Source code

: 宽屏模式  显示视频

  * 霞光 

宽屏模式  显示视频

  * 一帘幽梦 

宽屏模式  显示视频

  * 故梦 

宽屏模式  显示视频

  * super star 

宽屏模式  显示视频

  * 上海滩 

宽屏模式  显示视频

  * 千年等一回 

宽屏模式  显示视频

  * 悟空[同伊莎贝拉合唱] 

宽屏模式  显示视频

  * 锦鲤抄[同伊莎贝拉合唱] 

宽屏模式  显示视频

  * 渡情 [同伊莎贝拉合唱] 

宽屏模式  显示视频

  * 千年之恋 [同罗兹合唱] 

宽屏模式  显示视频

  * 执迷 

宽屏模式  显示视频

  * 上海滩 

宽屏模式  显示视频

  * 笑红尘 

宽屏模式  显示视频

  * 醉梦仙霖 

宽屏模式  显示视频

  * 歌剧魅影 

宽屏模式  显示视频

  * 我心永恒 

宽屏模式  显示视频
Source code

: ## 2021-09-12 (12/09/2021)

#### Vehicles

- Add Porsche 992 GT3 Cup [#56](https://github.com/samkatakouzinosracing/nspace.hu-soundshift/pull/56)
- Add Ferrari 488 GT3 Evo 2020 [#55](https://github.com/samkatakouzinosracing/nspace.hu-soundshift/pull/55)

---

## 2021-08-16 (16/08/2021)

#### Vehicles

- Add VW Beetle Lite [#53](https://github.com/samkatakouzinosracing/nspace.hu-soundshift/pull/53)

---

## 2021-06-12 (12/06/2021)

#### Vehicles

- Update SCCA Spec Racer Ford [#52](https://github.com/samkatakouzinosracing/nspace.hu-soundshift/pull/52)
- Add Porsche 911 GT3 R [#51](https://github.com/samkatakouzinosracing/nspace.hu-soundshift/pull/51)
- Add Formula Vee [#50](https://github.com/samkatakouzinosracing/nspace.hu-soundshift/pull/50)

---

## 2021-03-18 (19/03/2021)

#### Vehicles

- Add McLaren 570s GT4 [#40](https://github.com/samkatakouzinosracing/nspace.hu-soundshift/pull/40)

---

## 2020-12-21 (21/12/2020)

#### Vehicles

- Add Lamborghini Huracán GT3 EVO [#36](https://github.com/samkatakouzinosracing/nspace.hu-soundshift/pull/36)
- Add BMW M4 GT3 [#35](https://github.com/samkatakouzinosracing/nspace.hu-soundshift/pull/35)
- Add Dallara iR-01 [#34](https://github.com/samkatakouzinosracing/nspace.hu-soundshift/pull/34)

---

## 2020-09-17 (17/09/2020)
__________________________________________________
#### REQUEST:
In the records above, locate every line with the string "soundshift" and copy it.

#### EXPECTED ANSWER:
- Add Porsche 992 GT3 Cup [#56](https://github.com/samkatakouzinosracing/nspace.hu-soundshift/pull/56)
- Add Ferrari 488 GT3 Evo 2020 [#55](https://github.com/samkatakouzinosracing/nspace.hu-soundshift/pull/55)
- Add VW Beetle Lite [#53](https://github.com/samkatakouzinosracing/nspace.hu-soundshift/pull/53)
- Update SCCA Spec Racer Ford [#52](https://github.com/samkatakouzinosracing/nspace.hu-soundshift/pull/52)
- Add Porsche 911 GT3 R [#51](https://github.com/samkatakouzinosracing/nspace.hu-soundshift/pull/51)
- Add Formula Vee [#50](https://github.com/samkatakouzinosracing/nspace.hu-soundshift/pull/50)
- Add McLaren 570s GT4 [#40](https://github.com/samkatakouzinosracing/nspace.hu-soundshift/pull/40)
- Add Lamborghini Huracán GT3 EVO [#36](https://github.com/samkatakouzinosracing/nspace.hu-soundshift/pull/36)
- Add BMW M4 GT3 [#35](https://github.com/samkatakouzinosracing/nspace.hu-soundshift/pull/35)
- Add Dallara iR-01 [#34](https://github.com/samkatakouzinosracing/nspace.hu-soundshift/pull/34)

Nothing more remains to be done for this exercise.